Exercise description:
Relabel the lines in all of the records below by replacing "common name" with "vernacular name" and keeping everything else the same. Leave the pictures out of your answer.

Records for the task:

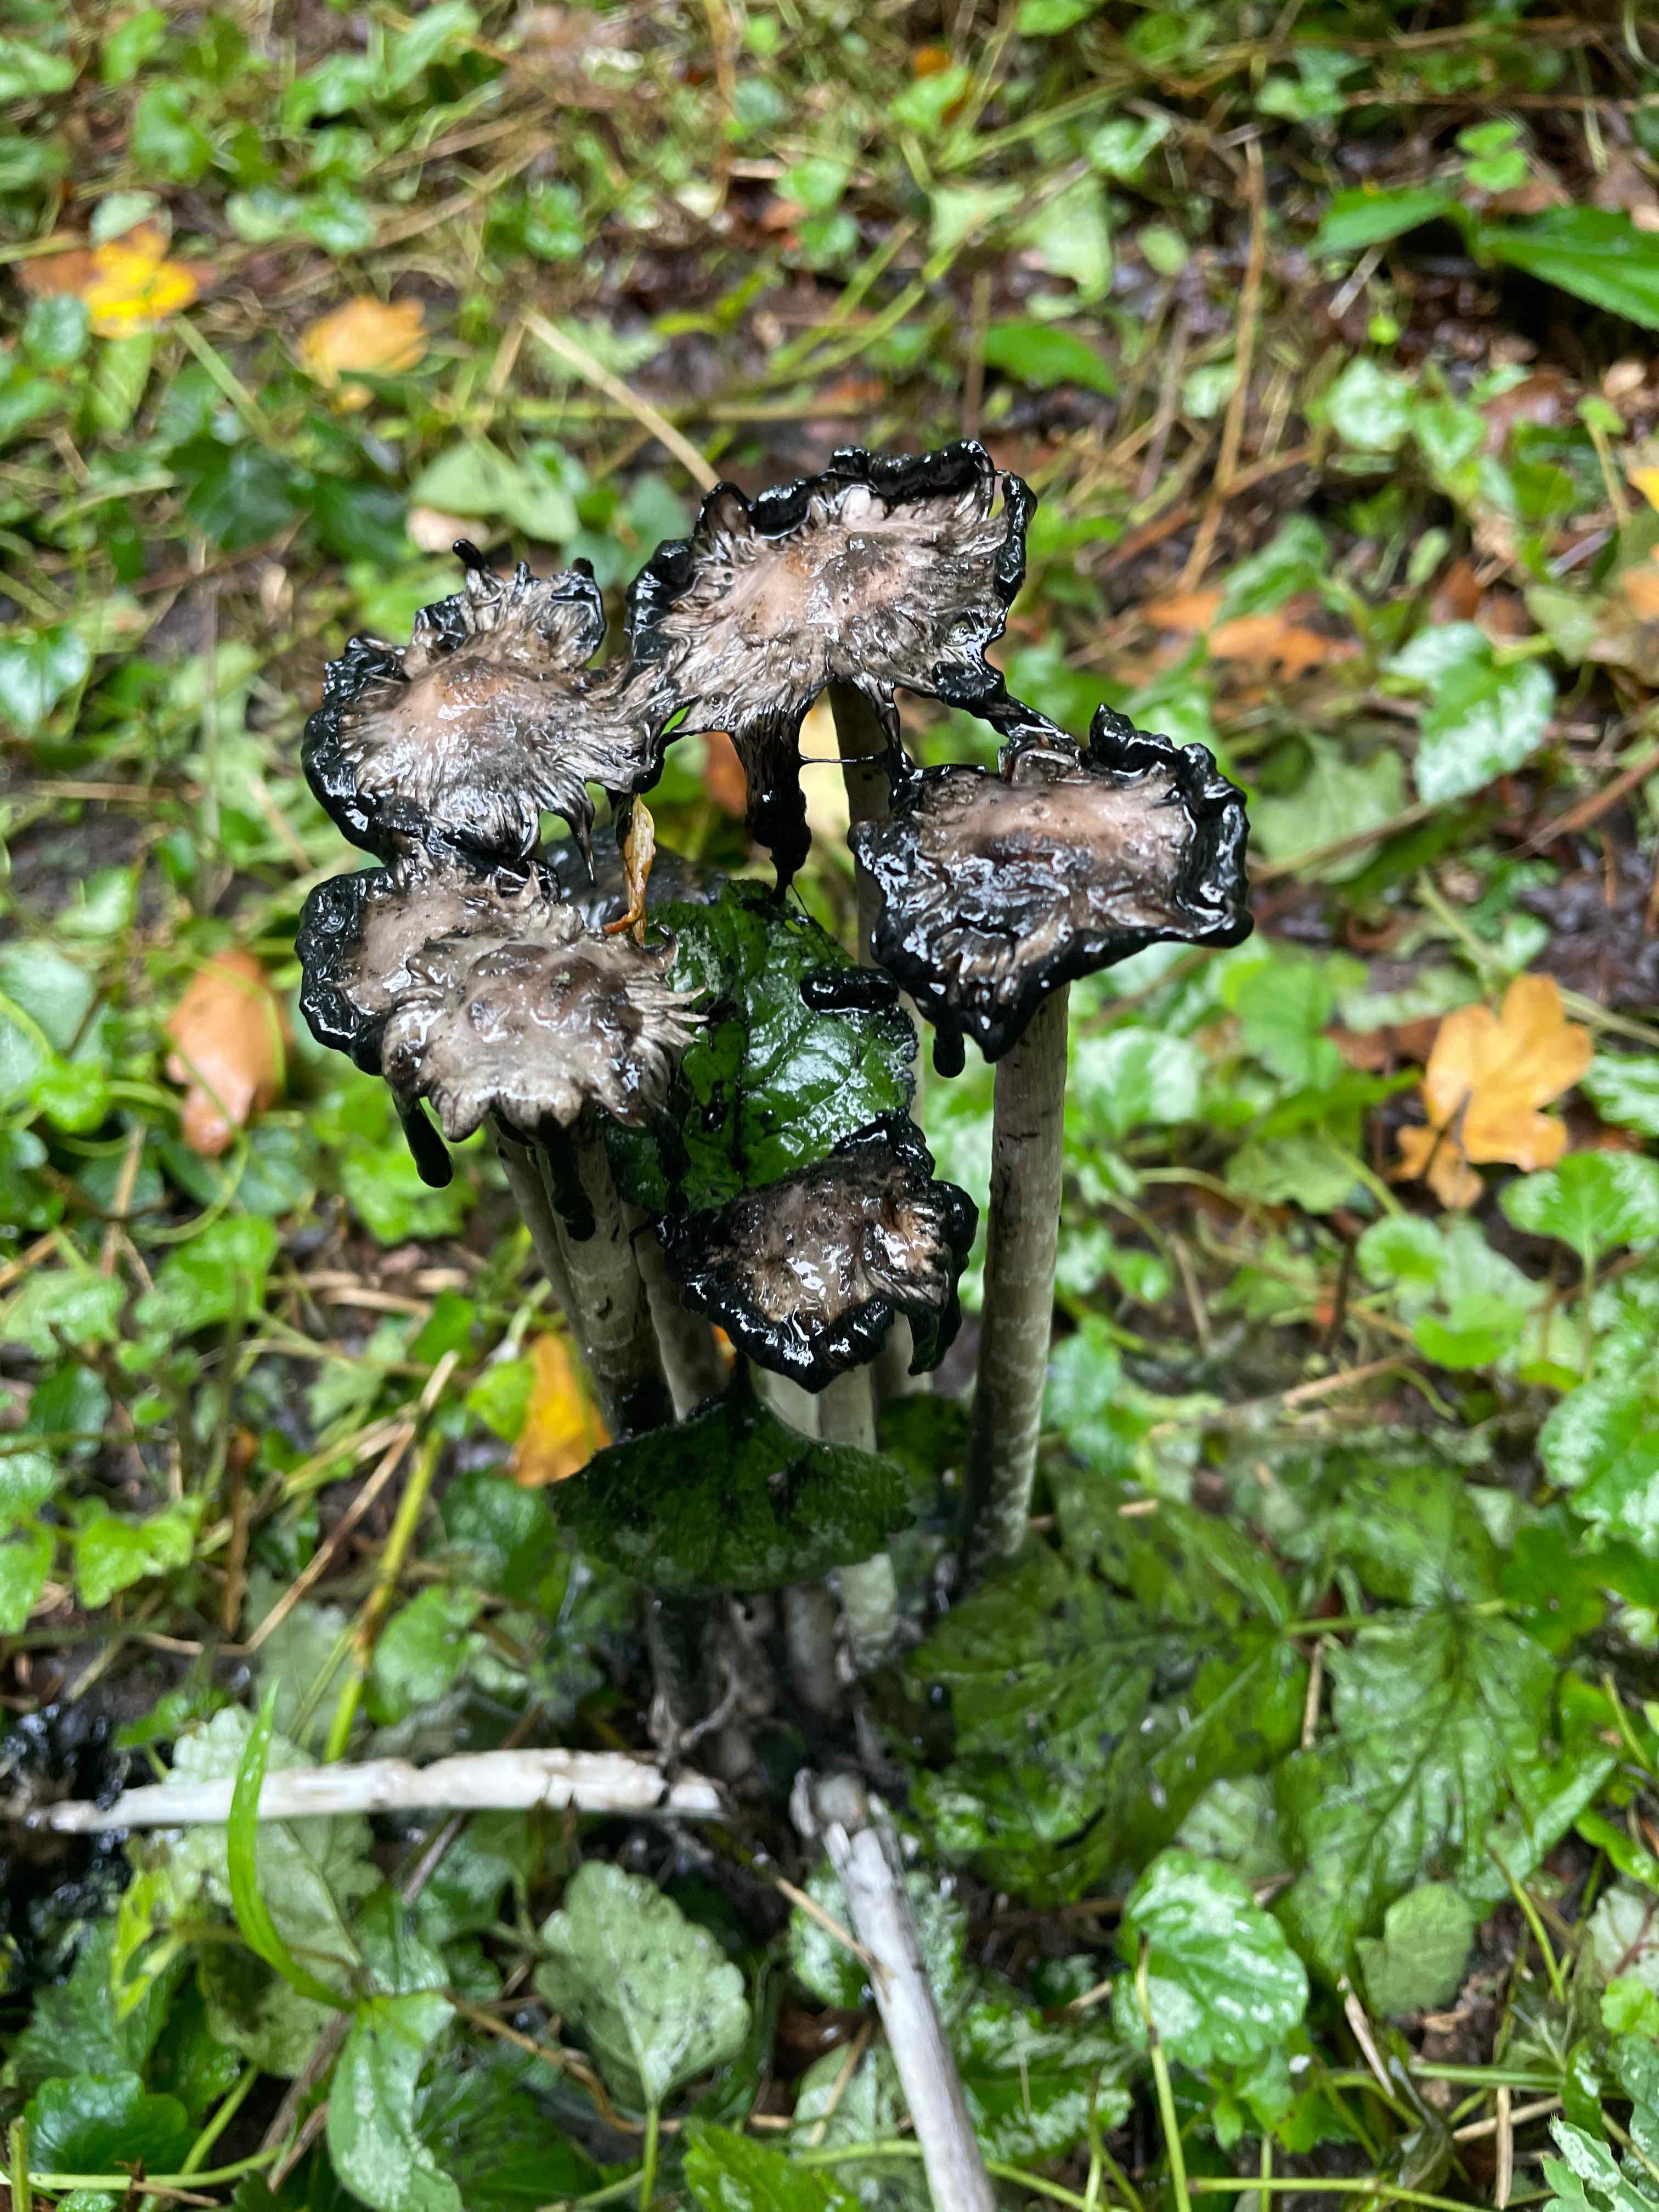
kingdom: Fungi
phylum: Basidiomycota
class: Agaricomycetes
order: Agaricales
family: Agaricaceae
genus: Coprinus
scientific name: Coprinus comatus
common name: stor parykhat
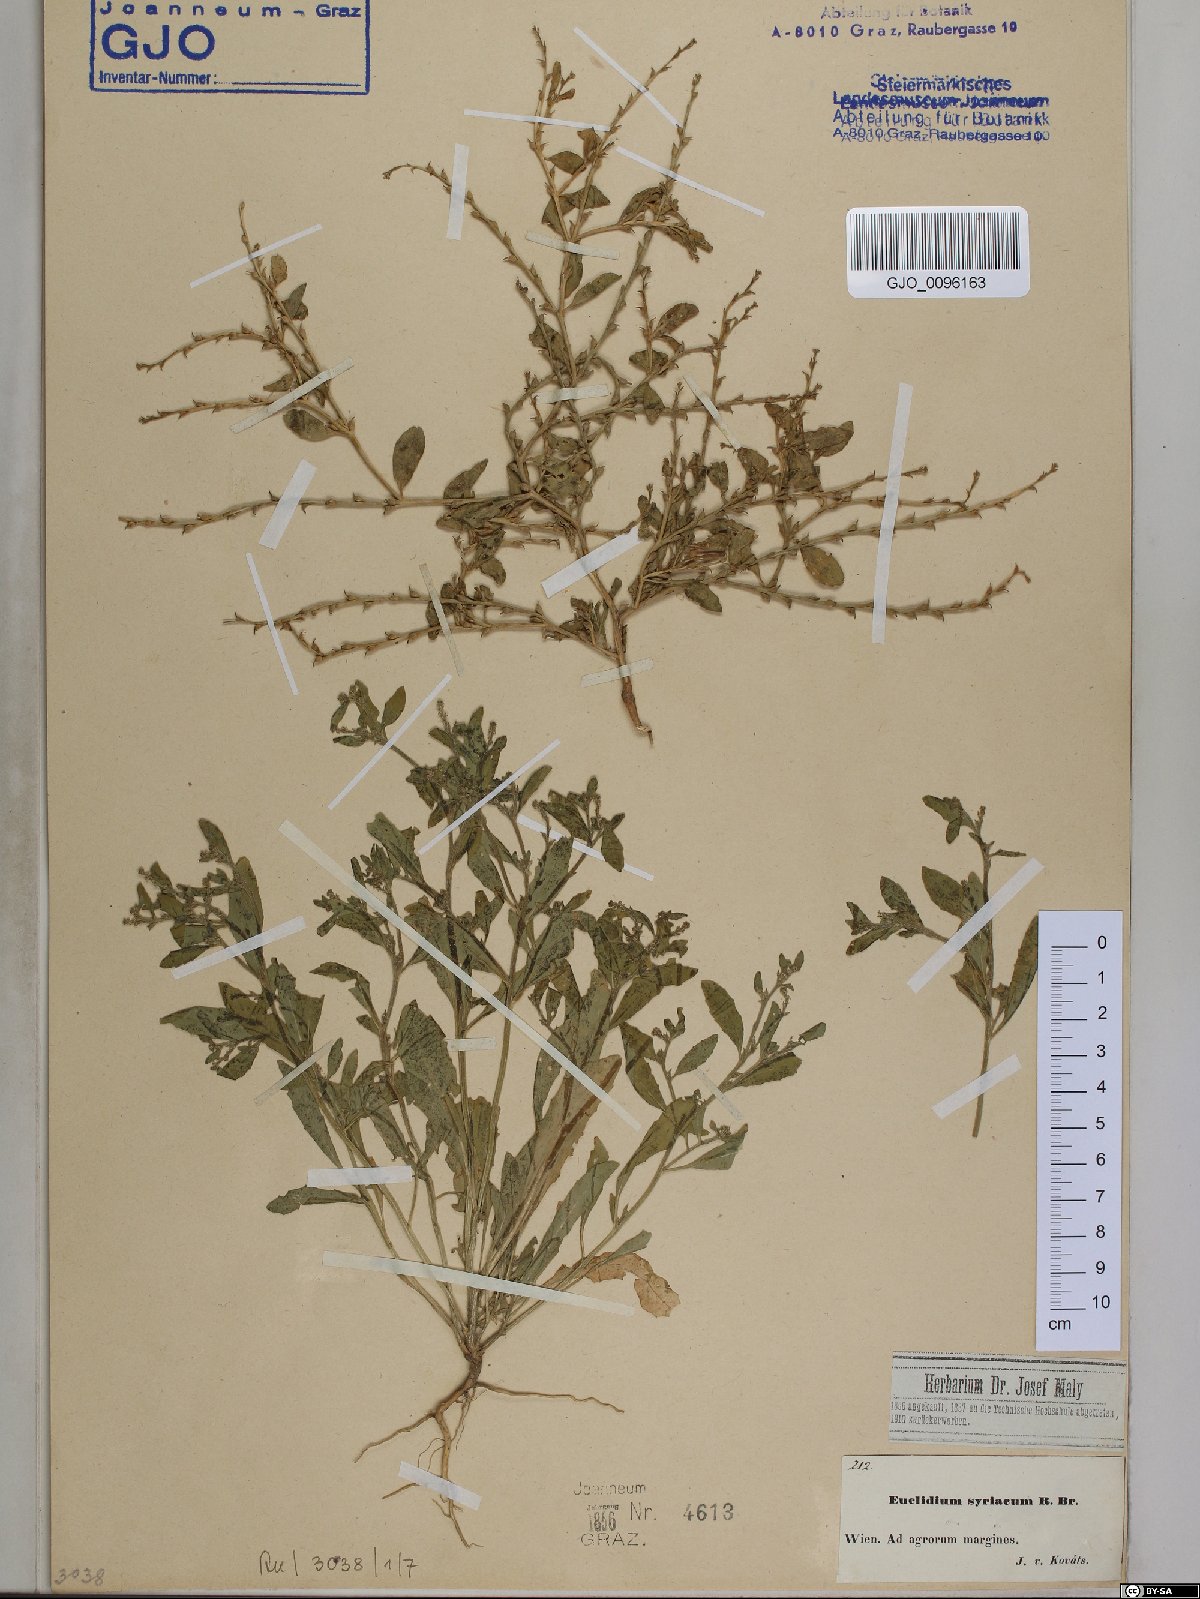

Expected output:
kingdom: Fungi
phylum: Basidiomycota
class: Agaricomycetes
order: Agaricales
family: Agaricaceae
genus: Coprinus
scientific name: Coprinus comatus
vernacular name: stor parykhat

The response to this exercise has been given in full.